Extract the part of the fMRI analysis message between "Probably the easiest" and "extracted with Featquery.", inclusive, copying it word for word.

SELECTED EXTRACT.
------------------------

Probably the easiest and most accurate way to do this all is just to  
run a second-level FE cross-run within-subject analysis and include  
the contrasts (eg A vs C) at that level - this will then generate the  
optimal COPEs and VARCOPEs for you, easily extracted with Featquery.

Cheers, Steve.



On 12 Dec 2007, at 22:50, Michelle Voss wrote:

> Hello all,
>
> I'm trying to determine whether it's valid to create an effect size  
> of sorts that can compare %signal change within an ROI for separate  
> conditions of separate block designs.  For example, say I have an  
> ROI and I want to examine the degree to which it responds greater  
> for a specific condition compared to another condition, but the  
> conditions are in separate runs (but same session).  E.g., you for  
> one fMRI session a blocked run with blocks for stim types A and B,  
> and another for stim types C and D, and post hoc you want to compare  
> response within an ROI for stims A and C.

------------------------

EXTRACTED DATA.
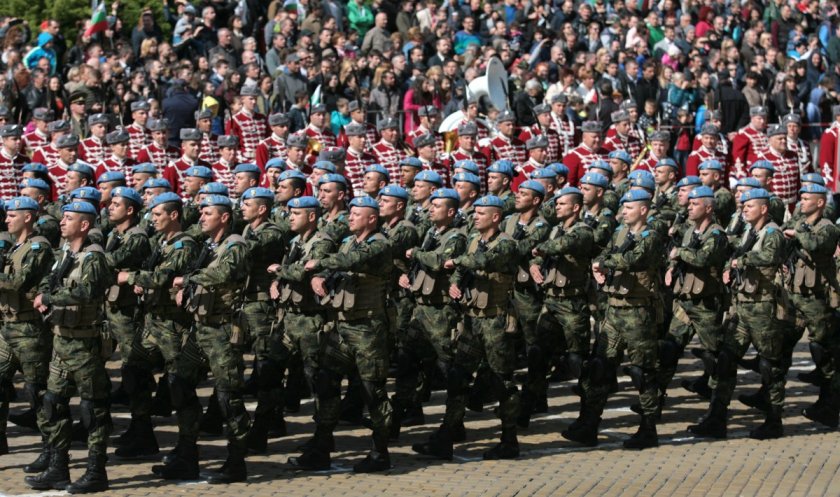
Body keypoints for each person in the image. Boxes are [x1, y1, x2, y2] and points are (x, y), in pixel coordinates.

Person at [289, 195, 394, 473]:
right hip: (341, 328)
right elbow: (341, 266)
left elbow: (352, 260)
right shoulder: (349, 241)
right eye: (350, 213)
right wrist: (321, 277)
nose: (350, 218)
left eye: (357, 214)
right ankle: (321, 447)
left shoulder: (379, 244)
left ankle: (380, 452)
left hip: (368, 329)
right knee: (326, 384)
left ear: (372, 219)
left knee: (374, 392)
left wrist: (318, 264)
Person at [564, 189, 664, 450]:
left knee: (643, 372)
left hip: (639, 312)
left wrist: (604, 263)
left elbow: (634, 259)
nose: (623, 212)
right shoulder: (620, 232)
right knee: (599, 368)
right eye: (623, 207)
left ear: (643, 210)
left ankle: (648, 428)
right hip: (615, 311)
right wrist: (600, 264)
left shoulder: (651, 236)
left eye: (629, 208)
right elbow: (602, 253)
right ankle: (589, 424)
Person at [28, 200, 113, 493]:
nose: (62, 223)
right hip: (61, 340)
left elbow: (87, 291)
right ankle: (58, 468)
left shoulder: (93, 257)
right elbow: (50, 283)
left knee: (93, 410)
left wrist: (50, 299)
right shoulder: (65, 254)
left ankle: (95, 472)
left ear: (84, 224)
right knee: (53, 404)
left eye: (69, 218)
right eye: (62, 218)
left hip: (84, 343)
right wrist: (43, 293)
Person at [688, 188, 787, 440]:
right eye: (743, 206)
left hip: (764, 308)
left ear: (764, 209)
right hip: (742, 308)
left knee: (770, 366)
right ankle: (716, 418)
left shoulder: (772, 233)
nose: (744, 209)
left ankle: (774, 420)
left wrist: (739, 263)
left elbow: (769, 256)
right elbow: (733, 255)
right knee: (726, 361)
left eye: (749, 206)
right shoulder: (748, 233)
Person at [173, 194, 252, 483]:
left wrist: (188, 281)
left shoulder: (236, 246)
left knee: (228, 397)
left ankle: (236, 460)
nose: (202, 217)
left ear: (225, 217)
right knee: (180, 384)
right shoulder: (210, 246)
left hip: (222, 331)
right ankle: (186, 454)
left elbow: (224, 272)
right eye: (201, 213)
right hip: (200, 328)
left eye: (208, 213)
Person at [0, 197, 54, 457]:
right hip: (8, 326)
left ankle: (51, 450)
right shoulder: (15, 247)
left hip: (29, 329)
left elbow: (19, 282)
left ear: (28, 217)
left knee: (37, 391)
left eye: (12, 215)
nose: (7, 219)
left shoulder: (37, 247)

------------------------

ANSWER.
Probably the easiest and most accurate way to do this all is just to  
run a second-level FE cross-run within-subject analysis and include  
the contrasts (eg A vs C) at that level - this will then generate the  
optimal COPEs and VARCOPEs for you, easily extracted with Featquery.